At Northwestern, Murray students did not protest, though Parkes Hall was manned throughout the event by more than half a dozen police officers in addition to a number of security guards.
In his speech, Murray focused not on the topic of race and intelligence, but rather, on white working-class identity and the rise of Donald Trump. Murray, who refers to himself as a “never Trump-er” and has been critical of Donald Trump, credits Trump’s electoral victory in large part with what he sees as the devaluing of white men’s role in society over the past 50 years, as well as an increased in focus on identity politics.
“It’s really been going on since the 1980s - identity politics, particularly involving women and involving minorities,” Murray said, “whereby you have women’s studies programs, you have ethnic studies programs, you have a variety of ways in which people are encouraged to think of themselves as primarily defined by race, gender [and] social class.”
In response to the intensification of race and gender based identity politics in Americans life, which he calls “toxic”, Murray believes that white men have gravitated to an identity politics of their own, in the form of alt-right and white nationalist movements exemplified by figures such as Richard Spencer.
Additionally, Murray claimed that the rise of white identity politics results from the devaluing of men’s role in American life, dating back to the sexual revolution and the advent of the birth control pill. He cited decreasing life expectancy and increased rates of depression and substance abuse as evidence of “demoralization” of white men in society, stating that “white men are the only ethnic (sic) group in this county whose life expectancy has gone down during the 21st century.”
While life expectancy for white people has declined in recent years, they are still expected to live 3.4 years longer than Black people.
After concluding his remarks, Murray opened the floor for questions, at which point several students challenged his assertions about race, gender, and social roles. One student challenged his theory that contemporary white identity politics arose as a reaction to identity politics surrounding people of color and women, pointing out that white supremacist groups such as the KKK have existed since the founding of the United States.

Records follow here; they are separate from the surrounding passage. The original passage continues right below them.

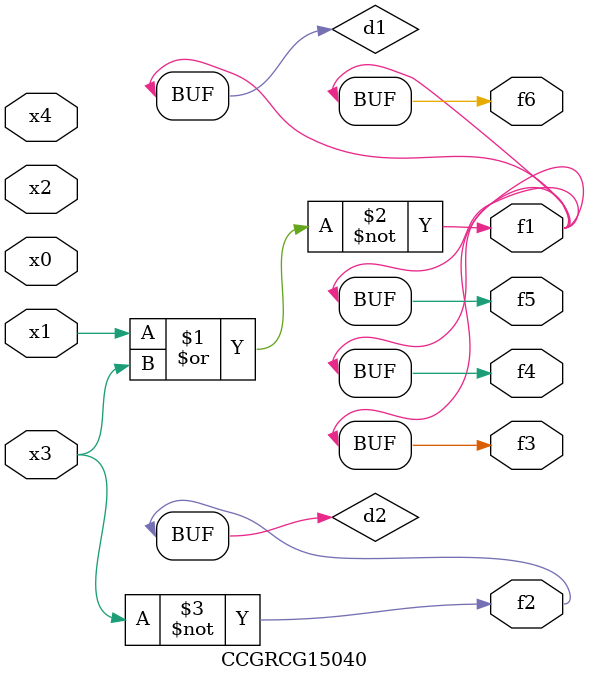
<source format=v>
module CCGRCG15040(
	input x0, x1, x2, x3, x4,
	output f1, f2, f3, f4, f5, f6
);

	wire d1, d2;

	nor (d1, x1, x3);
	not (d2, x3);
	assign f1 = d1;
	assign f2 = d2;
	assign f3 = d1;
	assign f4 = d1;
	assign f5 = d1;
	assign f6 = d1;
endmodule

</source>
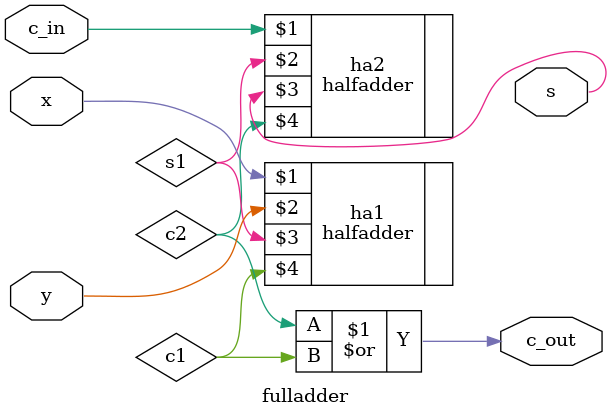
<source format=v>
`timescale 1ns / 1ps

module fulladder(
input x,y,c_in,
output s,c_out
);

wire s1,c1,c2;

halfadder ha1(x,y,s1,c1);
halfadder ha2(c_in,s1,s,c2);
assign c_out=c2|c1;

endmodule

</source>
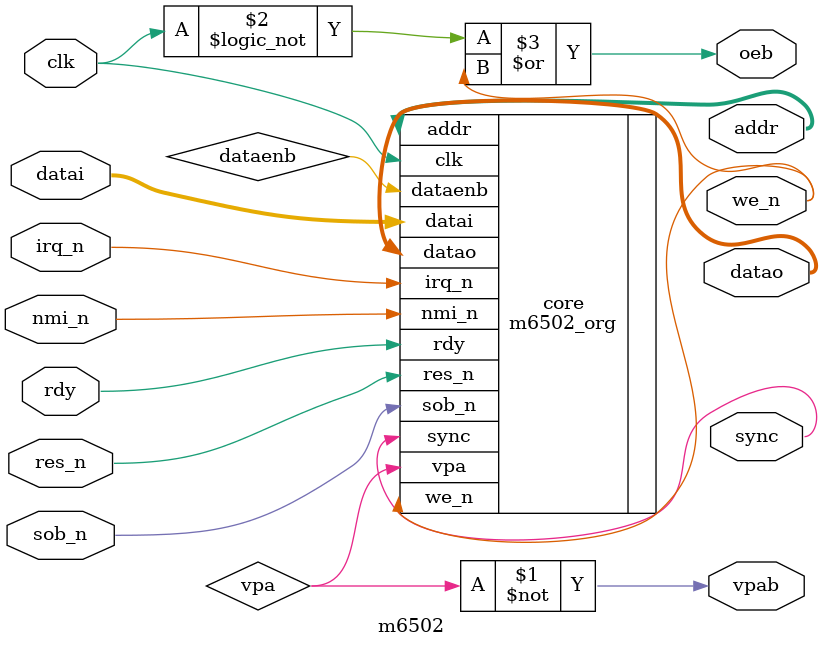
<source format=v>

module m6502 (clk, addr, datai, datao, irq_n, nmi_n, sob_n,
                          res_n, rdy, vpab, sync, we_n, oeb);

input   clk; 
output  [15:0] addr; //  address bus
input   [7:0] datai; //  data bus
output [7:0] datao; // data bus
output oeb; // data bus negtive enable
input   irq_n; //  interrupt request
input   nmi_n; //  Non-makable interrupt request
input   res_n; //  reset
input   rdy ; //  ready 
input   sob_n; //  Set Overflow bit
output  sync; //  indicates an opcode fetch
output  vpab; //  Vector Pull Address
output  we_n; //  1=read,0=write

wire dataenb; //  TRI enable from the M6502
wire vpa, oen;

assign vpab=~vpa;

assign oen = ~(!clk | we_n);

assign oeb=~oen;

m6502_org core (.clk(clk), .addr(addr), .datai(datai), .datao(datao), 
	    .irq_n(irq_n), .nmi_n(nmi_n), .sob_n(sob_n), .res_n(res_n),
            .rdy(rdy), .vpa(vpa), .sync(sync), .we_n(we_n), .dataenb(dataenb));

endmodule // module m6502



</source>
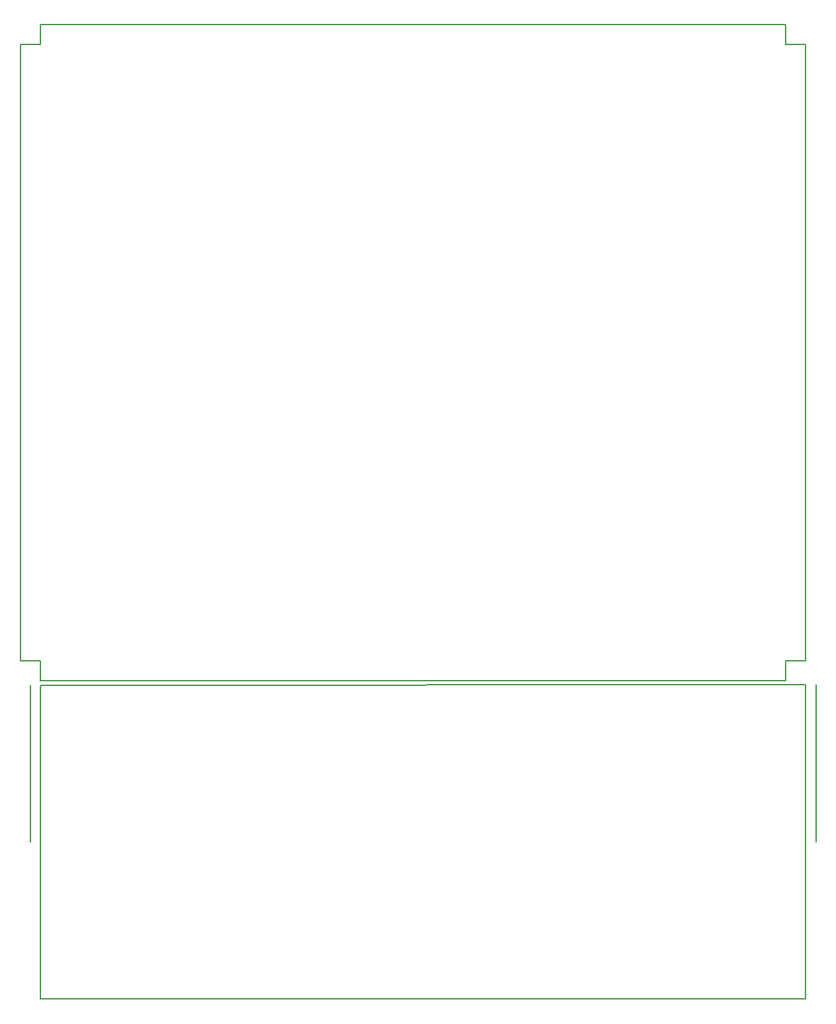
<source format=gbr>
G04 #@! TF.GenerationSoftware,KiCad,Pcbnew,(5.1.5)-3*
G04 #@! TF.CreationDate,2020-07-08T07:19:47+02:00*
G04 #@! TF.ProjectId,SBIO3,5342494f-332e-46b6-9963-61645f706362,rev?*
G04 #@! TF.SameCoordinates,Original*
G04 #@! TF.FileFunction,Other,User*
%FSLAX46Y46*%
G04 Gerber Fmt 4.6, Leading zero omitted, Abs format (unit mm)*
G04 Created by KiCad (PCBNEW (5.1.5)-3) date 2020-07-08 07:19:47*
%MOMM*%
%LPD*%
G04 APERTURE LIST*
%ADD10C,0.150000*%
G04 APERTURE END LIST*
D10*
X174688500Y-131953000D02*
X174688500Y-151955500D01*
X74295000Y-132016500D02*
X74295000Y-152019000D01*
X170815000Y-131445000D02*
X170815000Y-128905000D01*
X75565000Y-131445000D02*
X170815000Y-131445000D01*
X75565000Y-128905000D02*
X75565000Y-131445000D01*
X73025000Y-128905000D02*
X75565000Y-128905000D01*
X73025000Y-55880000D02*
X73025000Y-128905000D01*
X73025000Y-50165000D02*
X73025000Y-55880000D01*
X75565000Y-50165000D02*
X73025000Y-50165000D01*
X75565000Y-47625000D02*
X75565000Y-50165000D01*
X144145000Y-47625000D02*
X75565000Y-47625000D01*
X170815000Y-47625000D02*
X144145000Y-47625000D01*
X170815000Y-50165000D02*
X170815000Y-47625000D01*
X173355000Y-50165000D02*
X170815000Y-50165000D01*
X173355000Y-128905000D02*
X173355000Y-50165000D01*
X170815000Y-128905000D02*
X173355000Y-128905000D01*
X173355000Y-131953000D02*
X173355000Y-172085000D01*
X75566000Y-172020000D02*
X173355000Y-172085000D01*
X75566000Y-132015000D02*
X173355000Y-131953000D01*
X75566000Y-132015000D02*
X75566000Y-172020000D01*
M02*

</source>
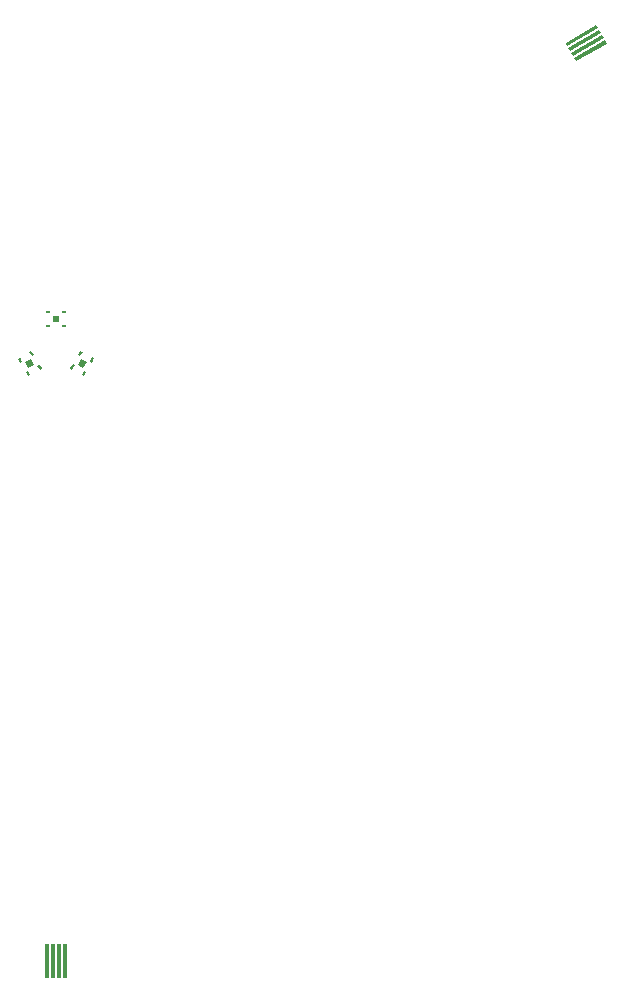
<source format=gbr>
G04 EAGLE Gerber RS-274X export*
G75*
%MOMM*%
%FSLAX34Y34*%
%LPD*%
%INSolderpaste Top*%
%IPPOS*%
%AMOC8*
5,1,8,0,0,1.08239X$1,22.5*%
G01*
G04 Define Apertures*
%ADD10R,0.400000X0.200000*%
%ADD11R,0.560000X0.560000*%
%ADD12R,0.560000X0.560000*%
%ADD13R,3.000000X0.300000*%
%ADD14R,0.300000X3.000000*%
D10*
X64272Y53008D03*
X64272Y64408D03*
X50872Y53008D03*
X50872Y64408D03*
D11*
X57572Y58708D03*
D10*
G36*
X33519Y14750D02*
X35518Y11286D01*
X33785Y10286D01*
X31786Y13750D01*
X33519Y14750D01*
G37*
G36*
X43391Y20450D02*
X45390Y16986D01*
X43657Y15986D01*
X41658Y19450D01*
X43391Y20450D01*
G37*
G36*
X26819Y26354D02*
X28818Y22890D01*
X27085Y21890D01*
X25086Y25354D01*
X26819Y26354D01*
G37*
G36*
X36691Y32054D02*
X38690Y28590D01*
X36957Y27590D01*
X34958Y31054D01*
X36691Y32054D01*
G37*
D12*
G36*
X39062Y20146D02*
X34214Y17346D01*
X31414Y22194D01*
X36262Y24994D01*
X39062Y20146D01*
G37*
D10*
G36*
X86182Y23018D02*
X88181Y26482D01*
X89914Y25482D01*
X87915Y22018D01*
X86182Y23018D01*
G37*
G36*
X76310Y28718D02*
X78309Y32182D01*
X80042Y31182D01*
X78043Y27718D01*
X76310Y28718D01*
G37*
G36*
X79482Y11414D02*
X81481Y14878D01*
X83214Y13878D01*
X81215Y10414D01*
X79482Y11414D01*
G37*
G36*
X69610Y17114D02*
X71609Y20578D01*
X73342Y19578D01*
X71343Y16114D01*
X69610Y17114D01*
G37*
D12*
G36*
X78738Y25122D02*
X83586Y22322D01*
X80786Y17474D01*
X75938Y20274D01*
X78738Y25122D01*
G37*
D13*
G36*
X516454Y305117D02*
X490474Y290118D01*
X488974Y292717D01*
X514954Y307716D01*
X516454Y305117D01*
G37*
G36*
X518954Y300787D02*
X492974Y285788D01*
X491474Y288387D01*
X517454Y303386D01*
X518954Y300787D01*
G37*
G36*
X521454Y296457D02*
X495474Y281458D01*
X493974Y284057D01*
X519954Y299056D01*
X521454Y296457D01*
G37*
G36*
X523954Y292127D02*
X497974Y277128D01*
X496474Y279727D01*
X522454Y294726D01*
X523954Y292127D01*
G37*
D14*
X65123Y-485000D03*
X60123Y-485000D03*
X55123Y-485000D03*
X50123Y-485000D03*
M02*

</source>
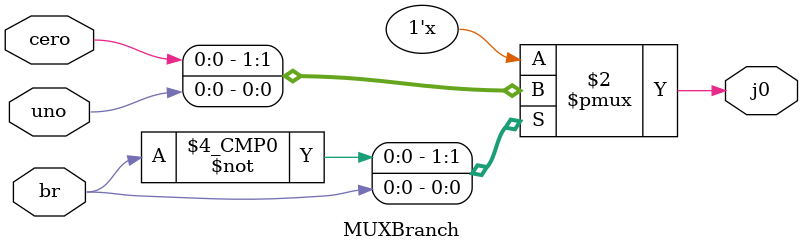
<source format=v>
`timescale 1ns / 1ps
module MUXBranch(
	// MUX 2:1 FOR JUMP SOURCE IN 0
    input uno, // PC+4 
    input cero, // PC+Imm 
	 input br, //FROM OR JUMP/BRANCH
    output reg j0); //OUTPUT FOR PC_NEXT
	// CASE FOR MUX, 1->uno, 0->cero
   always @ (uno or cero or br) begin  
      case (br)  
         1'b0 : j0 <= cero;  
         1'b1 : j0 <= uno;   
      endcase  
   end 
endmodule

</source>
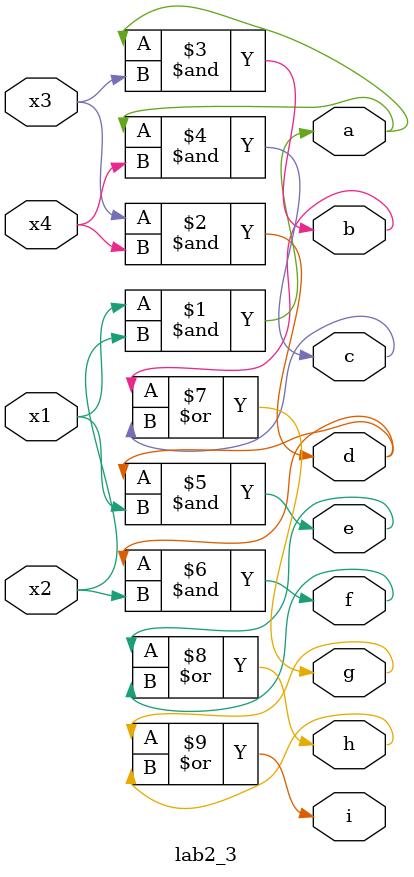
<source format=v>
module lab2_3(x1,x2,x3,x4,a,b,c,d,e,f,g,h,i);
input x1,x2,x3,x4;
output a,b,c,d,e,f,g,h,i;
and(a,x1,x2);
and(d,x3,x4);and(b,a,x3);
and(c,a,x4);
and(e,d,x1);and(f,d,x2);
or(g,b,c);or(h,e,f);
or(i,g,h);


endmodule


</source>
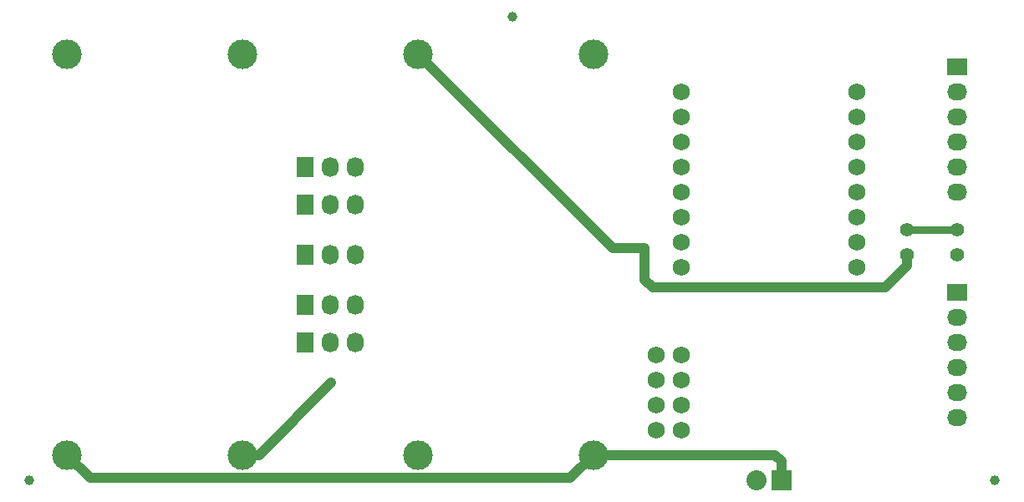
<source format=gbr>
G04 #@! TF.FileFunction,Copper,L1,Top,Signal*
%FSLAX46Y46*%
G04 Gerber Fmt 4.6, Leading zero omitted, Abs format (unit mm)*
G04 Created by KiCad (PCBNEW 0.201411211846+5297~19~ubuntu14.04.1-product) date Sat 06 Dec 2014 11:06:07 PM PST*
%MOMM*%
G01*
G04 APERTURE LIST*
%ADD10C,0.100000*%
%ADD11C,1.397000*%
%ADD12R,2.032000X1.727200*%
%ADD13O,2.032000X1.727200*%
%ADD14R,1.727200X2.032000*%
%ADD15O,1.727200X2.032000*%
%ADD16R,2.032000X2.032000*%
%ADD17O,2.032000X2.032000*%
%ADD18C,1.750000*%
%ADD19C,3.000000*%
%ADD20C,1.000000*%
%ADD21C,0.750000*%
%ADD22C,1.000000*%
G04 APERTURE END LIST*
D10*
D11*
X96520000Y25400000D03*
X96520000Y27940000D03*
D12*
X96520000Y44450000D03*
D13*
X96520000Y41910000D03*
X96520000Y39370000D03*
X96520000Y36830000D03*
X96520000Y34290000D03*
X96520000Y31750000D03*
D12*
X96520000Y21590000D03*
D13*
X96520000Y19050000D03*
X96520000Y16510000D03*
X96520000Y13970000D03*
X96520000Y11430000D03*
X96520000Y8890000D03*
D14*
X30480000Y16510000D03*
D15*
X33020000Y16510000D03*
X35560000Y16510000D03*
D14*
X30480000Y20320000D03*
D15*
X33020000Y20320000D03*
X35560000Y20320000D03*
D14*
X30480000Y25400000D03*
D15*
X33020000Y25400000D03*
X35560000Y25400000D03*
D14*
X30480000Y30480000D03*
D15*
X33020000Y30480000D03*
X35560000Y30480000D03*
D14*
X30480000Y34290000D03*
D15*
X33020000Y34290000D03*
X35560000Y34290000D03*
D16*
X78740000Y2540000D03*
D17*
X76200000Y2540000D03*
D11*
X91440000Y25400000D03*
X91440000Y27940000D03*
D18*
X86360000Y24130000D03*
X86360000Y26670000D03*
X86360000Y29210000D03*
X86360000Y31750000D03*
X86360000Y34290000D03*
X86360000Y36830000D03*
X86360000Y39370000D03*
X86360000Y41910000D03*
X68580000Y41910000D03*
X68580000Y39370000D03*
X68580000Y36830000D03*
X68580000Y34290000D03*
X68580000Y31750000D03*
X68580000Y29210000D03*
X68580000Y26670000D03*
X68580000Y24130000D03*
X66040000Y15240000D03*
X66040000Y12700000D03*
X66040000Y10160000D03*
X66040000Y7620000D03*
X68580000Y15240000D03*
X68580000Y12700000D03*
X68580000Y10160000D03*
X68580000Y7620000D03*
D19*
X24130000Y45720000D03*
X6350000Y45720000D03*
X24130000Y5080000D03*
X6350000Y5080000D03*
X41910000Y5080000D03*
X59690000Y5080000D03*
X41910000Y45720000D03*
X59690000Y45720000D03*
D20*
X2540000Y2540000D03*
X100330000Y2540000D03*
X51435000Y49530000D03*
X33115600Y12384700D03*
X64872700Y26035500D03*
D21*
X91440000Y27940000D02*
X96520000Y27940000D01*
D22*
X78740000Y2540000D02*
X78740000Y4431000D01*
X78091000Y5080000D02*
X59690000Y5080000D01*
X78740000Y4431000D02*
X78091000Y5080000D01*
X8690500Y2739500D02*
X6350000Y5080000D01*
X57349500Y2739500D02*
X8690500Y2739500D01*
X59690000Y5080000D02*
X57349500Y2739500D01*
X25810900Y5080000D02*
X33115600Y12384700D01*
X24130000Y5080000D02*
X25810900Y5080000D01*
X61594500Y26035500D02*
X64872700Y26035500D01*
X41910000Y45720000D02*
X61594500Y26035500D01*
X91440000Y24238100D02*
X91440000Y25400000D01*
X89237400Y22035500D02*
X91440000Y24238100D01*
X65706600Y22035500D02*
X89237400Y22035500D01*
X64872700Y22869400D02*
X65706600Y22035500D01*
X64872700Y26035500D02*
X64872700Y22869400D01*
M02*

</source>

Another student criticized what she called Murray’s “infatuation with the tradition that American has of prioritizing the white men over all else”.
“I think that everything he’s saying is founded in really problematic statistics," said Weinberg freshman Janelle Yanez, who attended the event. “It’s interesting to me because he’s a sociologist, and I’m taking a sociology class right now, and everything we’re learning is not what he’s saying.”
“Our objective was to bring in a very well known and esteemed political scientist to talk about what we see as one of those miraculous happenings in politics in the last several decades, in Trump winning,” Donnelly said. “In general, we bring speakers who we think are going to create a very interesting conversation on campus, and we think that happened here.